Appellate Court Ruling

Under the False Claims Act, fines for violations are mandatory and can be as much as $10,000 per incident. “The appellate court’s ruling eliminated the government’s game of  ‘settle with us now or you will have to roll the dice should you go to court and we prevail in proving violations of the false claim act’,’ said Yost. “Now hospitals have the right to challenge such claims using due process, and without facing the threat of huge penalties under the false claims act.

“The third major benefit is that, under the settlement, our hospital members who have corporate integrity agreements can forego filing detailed and burdensome compliance reports,” she explained. “Instead, they can simply send a letter certifying that they are in compliance.”

“Operation Bad Bundle”

These corporate integrity agreements had been signed by Ohio hospitals as part of their resolution of claims that they had improperly billed government health programs for certain lab test codes. The lab billing probe, initially started by the Justice Department in Ohio, was eventually widened to other states and became known as “Operation Bad Bundle.”

As part of this probe, more than 150 Ohio hospitals paid millions to settle fraud and abuse allegations. Nationally, the government collected $63 million from 288 hospitals through early this year.

THE DARK REPORT was first to report on the significance of the Ohio billing investigation. It was also first to publish a detailed interview with federal attorney James Bickett, who spearheaded the federal investigation in Ohio. (See TDR, July 22, 1996.)

Demand Letter To Hospitals

In that state, the Justice Department sent letters to virtually all hospitals. It demanded that they review claims for certain test codes dating back as far as 1989, calculate the amount of money that was inappropriately billed and send a check to Medicare for double that amount. If the hospital didn’t comply, it was threatened with the full force of the False Claims Act, which triggers a minimum $10,000 penalty per incident.

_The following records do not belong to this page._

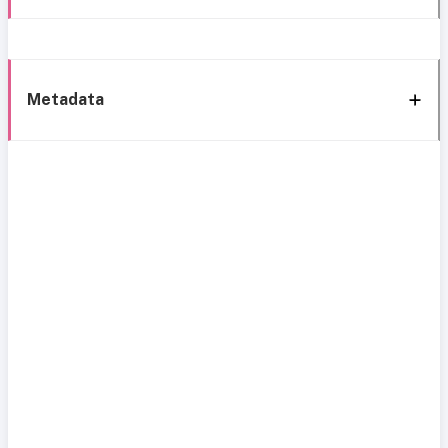
Metadata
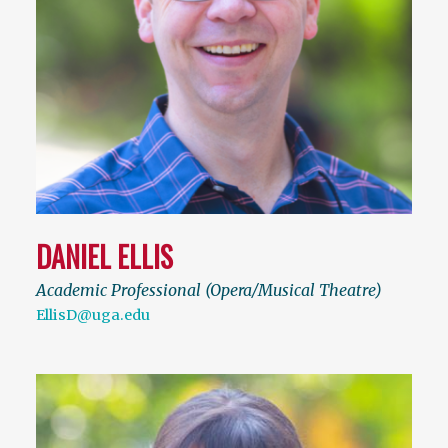
DANIEL ELLIS
Academic Professional (Opera/Musical Theatre)
EllisD@uga.edu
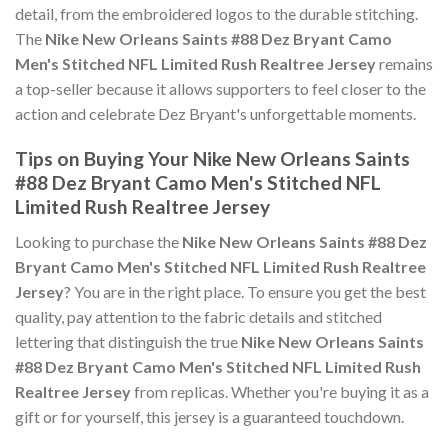
detail, from the embroidered logos to the durable stitching.
The
Nike New Orleans Saints #88 Dez Bryant Camo
Men's Stitched NFL Limited Rush Realtree Jersey
remains
a top-seller because it allows supporters to feel closer to the
action and celebrate Dez Bryant's unforgettable moments.
Tips on Buying Your Nike New Orleans Saints
#88 Dez Bryant Camo Men's Stitched NFL
Limited Rush Realtree Jersey
Looking to purchase the
Nike New Orleans Saints #88 Dez
Bryant Camo Men's Stitched NFL Limited Rush Realtree
Jersey
? You are in the right place. To ensure you get the best
quality, pay attention to the fabric details and stitched
lettering that distinguish the true
Nike New Orleans Saints
#88 Dez Bryant Camo Men's Stitched NFL Limited Rush
Realtree Jersey
from replicas. Whether you're buying it as a
gift or for yourself, this jersey is a guaranteed touchdown.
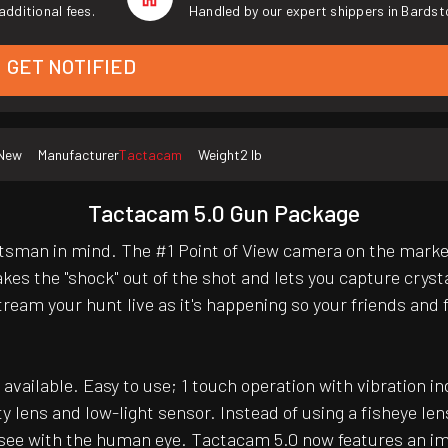
additional fees.
Handled by our expert shippers in Bardst
GET NOTIFIED
New
Manufacturer
Tactacam
Weight
2 lb
Tactacam 5.0 Gun Package
man in mind. The #1 Point of View camera on the market 
kes the "shock" out of the shot and lets you capture cryst
eam your hunt live as it's happening so your friends and fa
available. Easy to use; 1 touch operation with vibration i
ty lens and low-light sensor. Instead of using a fisheye 
e see with the human eye. Tactacam 5.0 now features an im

Throughout the 1990s, the commercial laboratory industry was confronted by similar allegations of billing fraud and similar arguments were offered at that time. Without political influence in Congress, however, the commercial lab industry chose to settle the allegations. This was not to be the case with the federal claims concerning hospital laboratory billing practices.

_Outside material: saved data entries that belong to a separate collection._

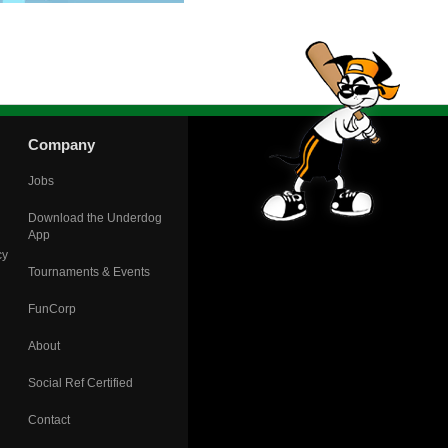
Company
Jobs
Download the Underdog
App
cy
Tournaments & Events
FunCorp
About
Social Ref Certified
Contact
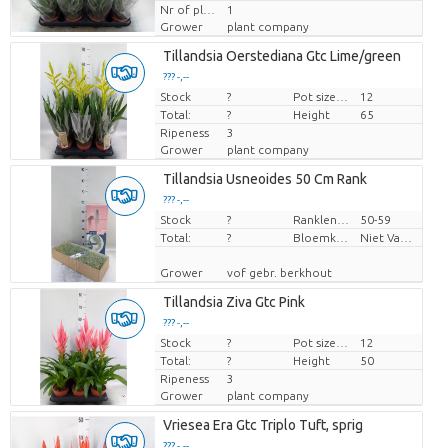
Nr of plants/pot
1
Grower
plant company
Tillandsia Oerstediana Gtc Lime/green
??? -,--
Stock
Price per piece
?
Pot size (cm)
12
Total:
?
Height
65
Ripeness
3
Grower
plant company
Tillandsia Usneoides 50 Cm Rank
??? -,--
Stock
Price per piece
?
Ranklengte
50-59
Total:
?
Bloemkleur
Niet Van Toepassing
Grower
vof gebr. berkhout
Tillandsia Ziva Gtc Pink
??? -,--
Stock
Price per piece
?
Pot size (cm)
12
Total:
?
Height
50
Ripeness
3
Grower
plant company
Vriesea Era Gtc Triplo Tuft, sprig
??? -,--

Once the national nature of the Justice Department’s billing probe was recognized, there was an immediate and effective reaction by the hospital industry. The hospital lobby went into action and the resulting political heat caused federal regulators to dampen their efforts to press these claims upon hospitals.

Throughout the 1990s, the commercial lab industry, when confronted with similar allegations of billing fraud, lacked political clout in Congress. That was not to be the case for the hospital industry.

From a legal perspective, it appears that the Ohio Hospital Associations’ case was fundamentally sound. This is demonstrated by the fact that, over five years, federal attorneys could not prevent the lawsuit from moving forward. The key ruling was made in December 1999 by the 6th Circuit Court, which reversed a lower court ruling that threw out the lawsuit and affirmed the standing of hospitals to sue the federal government.

Settlement talks began in earnest earlier this year after federal attorneys failed to get a rehearing at the circuit court level and the Supreme Court refused to hear the case.